Das ist ein großer Reformschritt, der mehr gewürdigt werden sollte: Steuerentlastungen, Erhöhung des Kindergeldes, Abbau der indirekten Subventionen, wenn Besser-Verdienende alles Mögliche von ihrer Steuer absetzen konnten. Jetzt kommt das große „Aber“. Die gesamte Politik der Bundesregierung ist damit nicht sozial ausgewogen. Über ein Viertel der Menschen, die in Deutschland leben und zu den sozial Bedürftigen zählen, haben von diesen Entlastungen nichts, weil sie keine Steuern zahlen. Für Grüne kann es nicht nur um Arbeitnehmer mit niedrigem Einkommen gehen, sondern auch um Sozialhilfe-Bezieher, Rentner und Arbeitslose. Die werden durch das Sparpaket gerupft.

Wo?

Erster Punkt: Die originäre Arbeitslosenhilfe wird gestrichen.

Was ist das?

Leute, die nicht eingezahlt haben in die Arbeitslosenversicherung, etwa weil sie studiert haben oder Zivildienst geleistet, bekommen bisher trotzdem Arbeitslosenhilfe. Die Kohl-Regierung hat mindestens fünfmal versucht, diese „originäre Arbeitslosenhilfe“ abzuschaffen, aber Grüne und Sozialdemokraten haben dafür gekämpft, dass sie erhalten bleibt. Denn es wäre unsozial, da diese Personenkreise damit auch von weitergehenden Maßnahmen der Bundesanstalt für Arbeit, Fortbildung und Umschulung abgeschnitten würden. Und es würde zu mehr Sozialhilfe-Ausgaben führen, also die Gemeinden belasten.

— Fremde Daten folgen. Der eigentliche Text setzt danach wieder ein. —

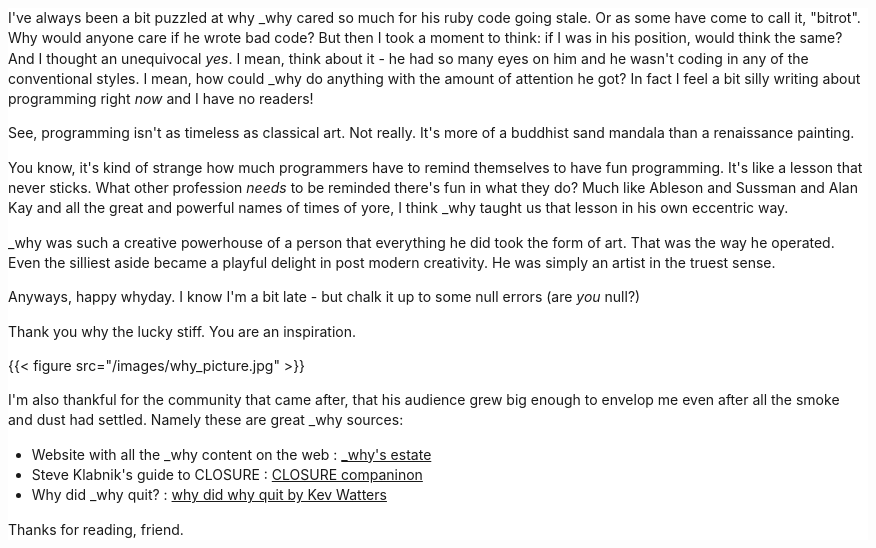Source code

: I've always been a bit puzzled at why \_why cared so much for his ruby code going stale.
Or as some have come to call it, "bitrot". Why would anyone care if he wrote bad code?
But then I took a moment to think: if I was in his position, would think the same?
And I thought an unequivocal _yes_. I mean, think about it - he had so many eyes on him
and he wasn't coding in any of the conventional styles.
I mean, how could \_why do anything with the amount of attention he got? In fact I feel
a bit silly writing about programming right _now_ and I have no readers!

See, programming isn't as timeless as classical art. Not really.
It's more of a buddhist sand mandala than a renaissance painting.

You know, it's kind of strange how much programmers have to remind themselves to have fun programming.
It's like a lesson that never sticks. What other profession _needs_ to be reminded there's fun in what they do?
Much like Ableson and Sussman and Alan Kay and all the great and powerful names of times of yore,
I think \_why taught us that lesson in his own eccentric way.

\_why was such a creative powerhouse of a person that everything he did took the form of art. That
was the way he operated. Even the silliest aside became a playful delight in post modern creativity.
He was simply an artist in the truest sense.

Anyways, happy whyday. I know I'm a bit late - but chalk it up to some null errors (are _you_ null?)

Thank you why the lucky stiff. You are an inspiration.

{{< figure src="/images/why_picture.jpg" >}}

I'm also thankful for the community that came after,
that his audience grew big enough to envelop me even after all the smoke and dust had settled.
Namely these are great \_why sources:

-   Website with all the \_why content on the web : [\_why's estate](https://viewsourcecode.org/why/#1)
-   Steve Klabnik's guide to CLOSURE : [CLOSURE companinon](https://steveklabnik.com/writing/the-closure-companion)
-   Why did \_why quit? : [why did why quit by Kev Watters](https://kev.town/2013/04/30/why-did-why-the-lucky-stiff-quit/)

Thanks for reading, friend.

Zweiter Punkt: Das Wohngeld für Sozialhilfeempfänger soll von den Ländern bezahlt werden.

Das kann doch den Betroffenen egal sein.

Nein. Es wird großen Druck geben, da zu sparen. Die Stadtstaaten sind besonders unter Druck. Im Koalitionsvertrag zwischen SPD und Grünen steht das Gegenteil, es soll zu einer Neuverteilung der Sozialhilfelasten kommen.

Dritter Punkt: Die schlimmste Sparmaßnah-me: Für Arbeitslose soll nur noch ein sehr geringer Betrag an die Rentenversiche-rung abgeführt werden. Ein Arbeitsloser wird pro Jahr Arbeitslosigkeit eine Rentenanwartschaft von weniger als zwei Mark im Monat erwerben. Damit wird für einen großen Teil derer, die über längere Zeit arbeitslos sind, die Altersarmut programmiert. Das ist eine sozialpolitische Zeitbombe.

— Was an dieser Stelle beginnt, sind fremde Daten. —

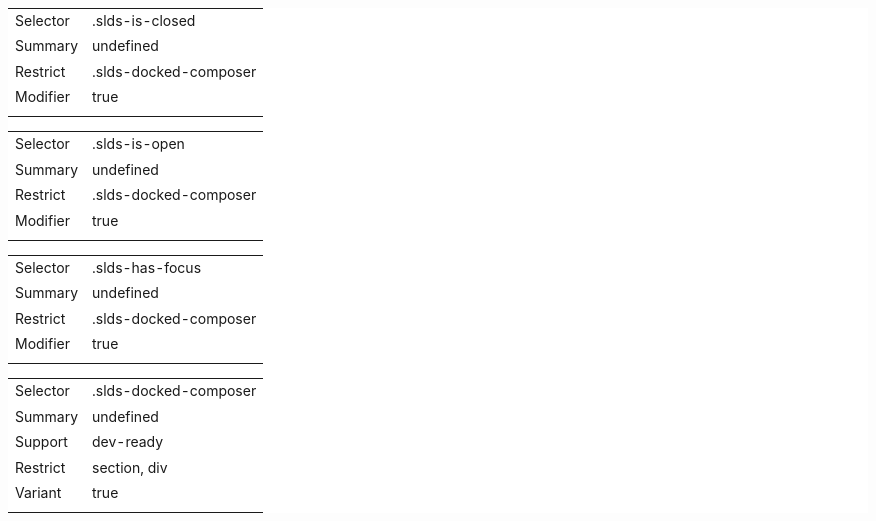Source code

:
|  |  |
|-------|-------|
| Selector | .slds-is-closed |
| Summary | undefined |
| Restrict | .slds-docked-composer |
| Modifier | true |
|  |  |


|  |  |
|-------|-------|
| Selector | .slds-is-open |
| Summary | undefined |
| Restrict | .slds-docked-composer |
| Modifier | true |
|  |  |


|  |  |
|-------|-------|
| Selector | .slds-has-focus |
| Summary | undefined |
| Restrict | .slds-docked-composer |
| Modifier | true |
|  |  |


|  |  |
|-------|-------|
| Selector | .slds-docked-composer |
| Summary | undefined |
| Support | dev-ready |
| Restrict | section, div |
| Variant | true |
|  |  |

Hat der DGB wenigstens protestiert, wenn die Grünen schon schweigen?

Bisher habe ich davon nichts gehört. Die Sozialdemokraten sehen ihren Schwerpunkt in der Interessenvertretung der Arbeitnehmer. Hier geht es um die Interessen derer, die darunter angesiedelt sind, und die wurden bisher von den Grünen stark vertreten.

Warum sagt Trittin, es gebe keine Schieflage?

Das ist vielleicht auch eine Kompetenzfrage. Sozialpolitik ist sehr kompliziert. Die Grünen gehen der Optik, dass die unteren Einkommen entlastet werden, auf den Leim. Fragen: K.W.